*Excerto do documento*
**********

2. O recorrente apresentou a seguinte reclamação, cujos termos ora se resumem:
“1.º
O aqui reclamante e recorrente foi, por carta remetida em 25.02.2011 (fls. 2918) notificado do Douto Acórdão que julgou totalmente improcedente a apelação interposta para o Tribunal da Relação de Coimbra,
2.º
A Douta Decisão em crise era passível de Recurso para o Supremo Tribunal de Justiça nos termos das disposições conjugadas dos art.º 721.º-A n.º 1, al. c), art.º 721.º n.º 3 e 724.º n.º 1, todos do CPC., porque em contradição com o ACÓRDÃO do SUPREMO TRIBUNAL DE JUSTIÇA de 15.05.2008 relatado pelo Conselheiro SANTOS BERNARDINO in www.dgsi.pt, sobre a mesma questão fundamental do Direito (transmissão das acções) apreciada no Acórdão em crise.
3.º
Cujo prazo de interposição e apresentação da respectiva motivação, conforme resulta do disposto no n.º 1 do art.º 724.º do CPC era de 15 dias.
4.º
Desta forma, o de interposição de recurso para o Supremo Tribunal de Justiça findava a 15.03.2011, sem prejuízo da possibilidade do n.º 5 do art.º 145.º do CPC.
5.º
Ora, decorrido o prazo de interposição de Recurso para o STJ veio o recorrente interpor recurso para o Tribunal Constitucional,
6.º
Nos termos do disposto nos art.ºs 70º/1, al. b) e n.º 4 e 75º-A da Lei do Tribunal Constitucional,
7.º
Ou seja, após decurso do prazo sem a respectiva interposição, verificando-se, dessa forma, uma renúncia expressa e/ou tácita ao direito do recorrente e aqui reclamante (cfr. n.º 4).
8.º
Conforme refere este n.º 4 “Entende-se que se acham esgotados todos os recursos ordinários, nos termos do n.º 2, quando tenha havido renúncia, haja decorrido o respectivo prazo sem a sua interposição ou os recursos interpostos não possam ter seguimento por razões de ordem processual.”

**********

*Material fornecido*
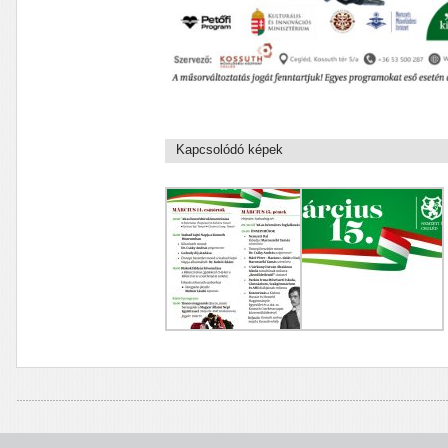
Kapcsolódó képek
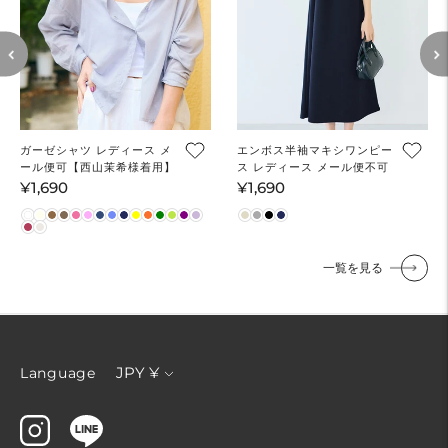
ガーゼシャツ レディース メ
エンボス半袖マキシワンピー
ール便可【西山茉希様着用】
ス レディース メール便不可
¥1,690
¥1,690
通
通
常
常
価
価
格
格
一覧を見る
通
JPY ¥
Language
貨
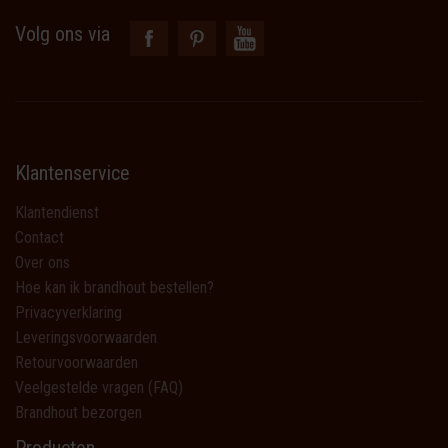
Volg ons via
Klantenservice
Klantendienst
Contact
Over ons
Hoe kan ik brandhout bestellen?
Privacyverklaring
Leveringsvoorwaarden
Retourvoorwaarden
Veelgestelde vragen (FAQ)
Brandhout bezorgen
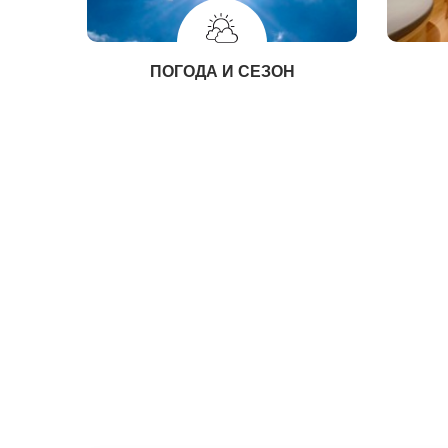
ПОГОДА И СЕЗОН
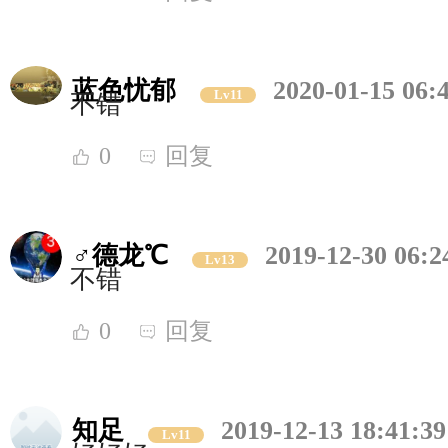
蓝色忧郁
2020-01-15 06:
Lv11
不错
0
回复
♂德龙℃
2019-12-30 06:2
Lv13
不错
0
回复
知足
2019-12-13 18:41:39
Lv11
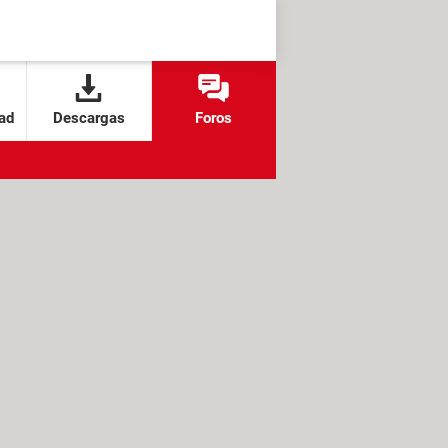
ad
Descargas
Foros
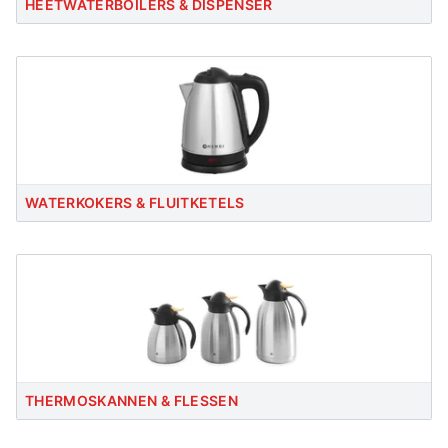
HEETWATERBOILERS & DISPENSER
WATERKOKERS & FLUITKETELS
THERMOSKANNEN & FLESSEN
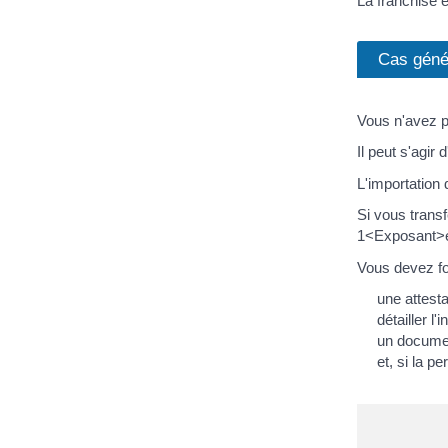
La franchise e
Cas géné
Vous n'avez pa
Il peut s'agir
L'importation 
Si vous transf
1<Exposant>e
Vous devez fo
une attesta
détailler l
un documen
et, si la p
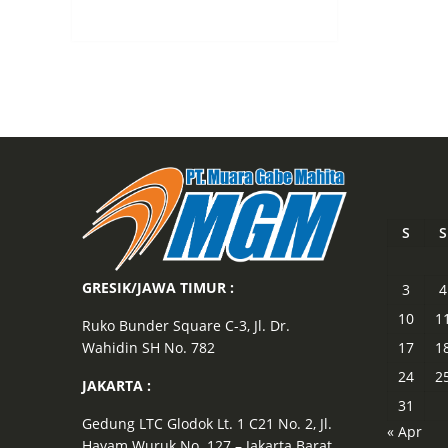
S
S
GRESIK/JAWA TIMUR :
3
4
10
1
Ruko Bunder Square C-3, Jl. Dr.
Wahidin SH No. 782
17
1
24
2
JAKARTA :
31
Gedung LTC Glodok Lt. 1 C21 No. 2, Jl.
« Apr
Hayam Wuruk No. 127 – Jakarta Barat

**********

*Exercícios*
[a] Segundo o excerto do documento, em que data terminava o prazo de interposição de recurso para o Supremo Tribunal de Justiça?
[b] Reescreve os registos a partir da linha que contém "La franchise e" até ao fim dos registos, trocando "Gedung" por "Edifício" e sem alterar mais nada. Não incluas as imagens na resposta.

*Resultados esperados*
[a] A 15.03.2011.

[b]
La franchise e
Cas géné
Vous n'avez pa
Il peut s'agir
L'importation 
Si vous transf
1<Exposant>e
Vous devez fo
une attesta
détailler l
un documen
et, si la p
S
S
GRESIK/JAWA TIMUR :
3
4
10
1
Ruko Bunder Square C-3, Jl. Dr.
Wahidin SH No. 782
17
1
24
2
JAKARTA :
31
Edifício LTC Glodok Lt. 1 C21 No. 2, Jl.
« Apr
Hayam Wuruk No. 127 – Jakarta Barat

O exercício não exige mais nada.